Friday, 13 June 2014

The GW3UEP 630m TX In QRSS Mode

By all accounts, the little transmitter designed by GW3UEP and detailed on his website, is an efficient performer and would be a great 'first' rig for 630m CW. I had the chance on Thursday to run some checks with my GW3UEP xtal-controlled 630m transmitter. Typically crystal oscillators sound stable to the ear but when pressed into the slower QRSS modes where the signals are being observed in very narrow bandwidths, any drift caused by crystal heating will show up pretty fast. I think that anyone building this transmitter would more than likely want to use it for normal CW or perhaps as a beacon transmitter but being able to use it in some of the slow speed QRSS modes would offer significant improvements in geographical coverage compared with straight CW....but, would the little fifty-cent HC-49 crystal have the stability needed for the slower modes?

Source: http://www.dstarcomms.com/GW3UEP/472kHz.htm


Previous on-air testing between G3YXM and G3NYK has shown the theoretical gains to closely follow actual gains when comparing CW speeds of 12 wpm with QRSS rates of speed. Simply going from 12 wpm to QRSS3 (3 second dots and 9 second dashes) will garner a whopping 12 db improvement at the receive end. Slowing from QRSS3 to QRSS10 yields another 7.6db. If the crystal controlled transmitter is stable enough at QRSS10, almost 20db improvement in readability could be realized....it would be the equivalent of staying on CW but increasing the little transmitter's output power from 25W to 2500W! This is one of the main reasons so much Low Frequency DX work is done in one of the various QRSS modes....to overcome the extreme inefficiency of most backyard antennas used for LF and the subsequent low effective radiated power.

Using the VA7JX 630m screen grabber, I was able to observe the stability characteristics of the xtal-controlled oscillator at various speeds as Jack followed along, switching his Argo receive speed to match my own.

As can be seen below, the oscillator stands up nicely at QRSS3 (3 second dots) while sending "SL".



Slowing to QRSS10 (10 second dots) shows things still looking pretty good.


At this speed, we are now running the equivalent of 2500W on 630m at normal CW speeds but lets see if it will hold up at even slower speeds and to the scrutiny of even smaller bandwidth filtering. Here we are at QRSS20, giving another improvement of almost 2db or the equivalent of 3900W




At this bandwidth and long key down periods, the drift caused by crystal heating is now beginning to show up and although certainly usable at this speed, it would appear that anything slower than this speed would be even worse.

Moving down to QRSS30 will gain almost 2 more db, now at the 6200W normal CW speed. Although more drift is apparent, the signal is still easily readable.
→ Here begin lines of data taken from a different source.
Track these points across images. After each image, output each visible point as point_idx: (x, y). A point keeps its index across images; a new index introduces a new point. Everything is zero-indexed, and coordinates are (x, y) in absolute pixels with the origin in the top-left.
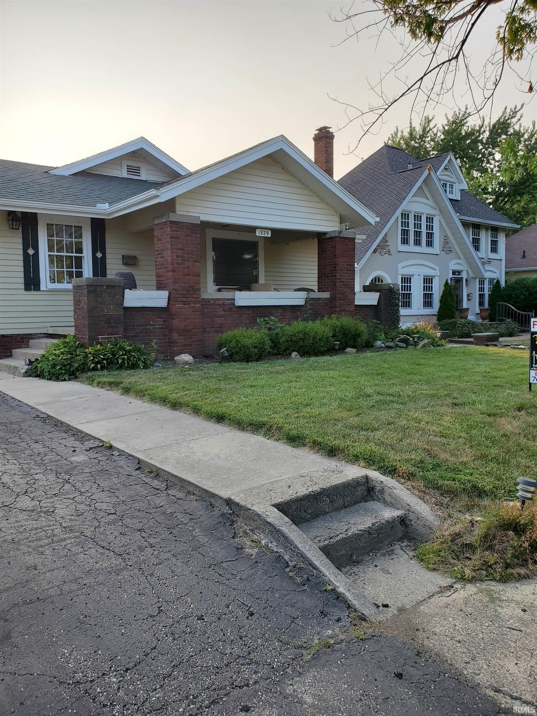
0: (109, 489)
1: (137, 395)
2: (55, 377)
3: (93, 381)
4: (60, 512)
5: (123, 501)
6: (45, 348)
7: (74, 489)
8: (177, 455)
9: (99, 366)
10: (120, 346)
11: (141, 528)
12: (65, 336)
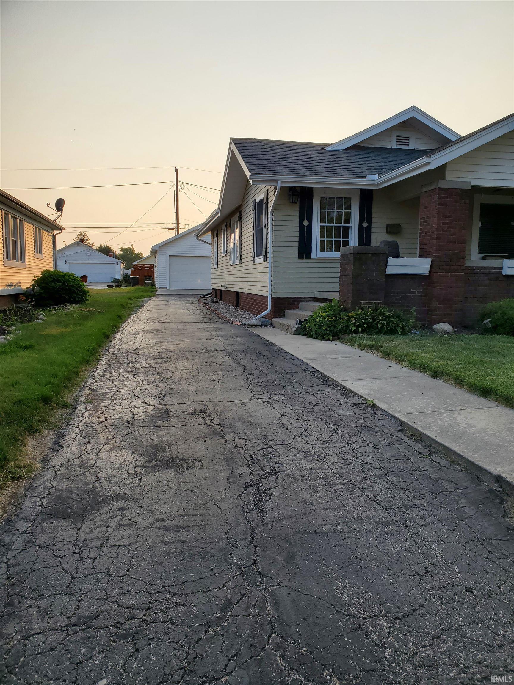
0: (374, 445)
1: (396, 360)
2: (321, 336)
3: (354, 342)
4: (331, 458)
5: (387, 458)
6: (313, 310)
7: (342, 440)
8: (440, 423)
9: (360, 329)
10: (381, 311)
11: (406, 487)
12: (330, 301)
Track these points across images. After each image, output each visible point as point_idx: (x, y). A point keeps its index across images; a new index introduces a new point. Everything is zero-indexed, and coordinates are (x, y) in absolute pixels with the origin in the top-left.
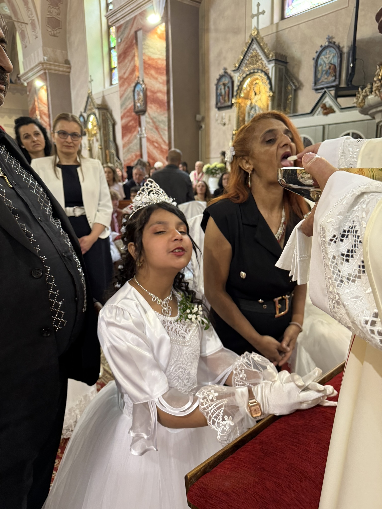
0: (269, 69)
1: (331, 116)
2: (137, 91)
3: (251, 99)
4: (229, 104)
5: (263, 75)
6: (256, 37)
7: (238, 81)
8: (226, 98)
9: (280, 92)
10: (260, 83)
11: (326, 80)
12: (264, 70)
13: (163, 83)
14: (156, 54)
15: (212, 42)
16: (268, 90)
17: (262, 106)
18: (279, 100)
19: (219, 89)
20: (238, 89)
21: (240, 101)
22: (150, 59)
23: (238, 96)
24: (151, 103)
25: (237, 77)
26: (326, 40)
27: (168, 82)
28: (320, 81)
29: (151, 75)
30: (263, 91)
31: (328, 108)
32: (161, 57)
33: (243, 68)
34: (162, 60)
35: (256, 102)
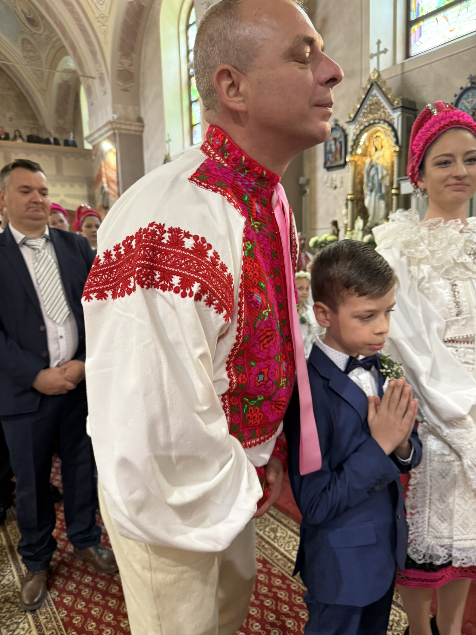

QRSS60 (60 second dashes) yields another whopping 3db and the 12WPM CW equivalent of 12.4KW.




In spite of the rigours placed on stability, the signal is still surprisingly useful although very 'chirpy' at this speed.

The huge improvement in effective equivalent power is of course realized at the expense of time, where just sending my call alone takes about 45 minutes! Two-way contacts have been made at this speed in spite of the time needed to exchange calls and signal reports. Faster speeds of QRSS3 or QRSS10 offer a much more realistic rate of exchange, allowing two-way QSO's to be completed fairly quickly, along with that very helpful 12-20db of signal improvement.

I didn't expect this small crystal to perform as well as it did but working in its favour is the fact that any actual drift in frequency is divided down by a factor of sixteen when going from 7.6MHz to 475KHz. As well, the method of keying used during the test was probably the worst one possible as far as stability goes as the entire 4060 oscillator was being keyed on and off for each sequence, requiring the crystal to constantly heat and cool for each character sent. Although keying this way is the easiest method, letting the oscillator run continuously and keying an intermediate stage such as the driver or the final itself should yield even better results.

In its present form, it seems that the little GW3UEP transmitter will stand-up very nicely in the faster QRSS modes, and would still be usable at the much slower ones if one was prepared to accept a little drift. With a different keying method and some Styrofoam insulation protecting the crystal, I suspect that further improvements at QRSS30 and slower could yet be made.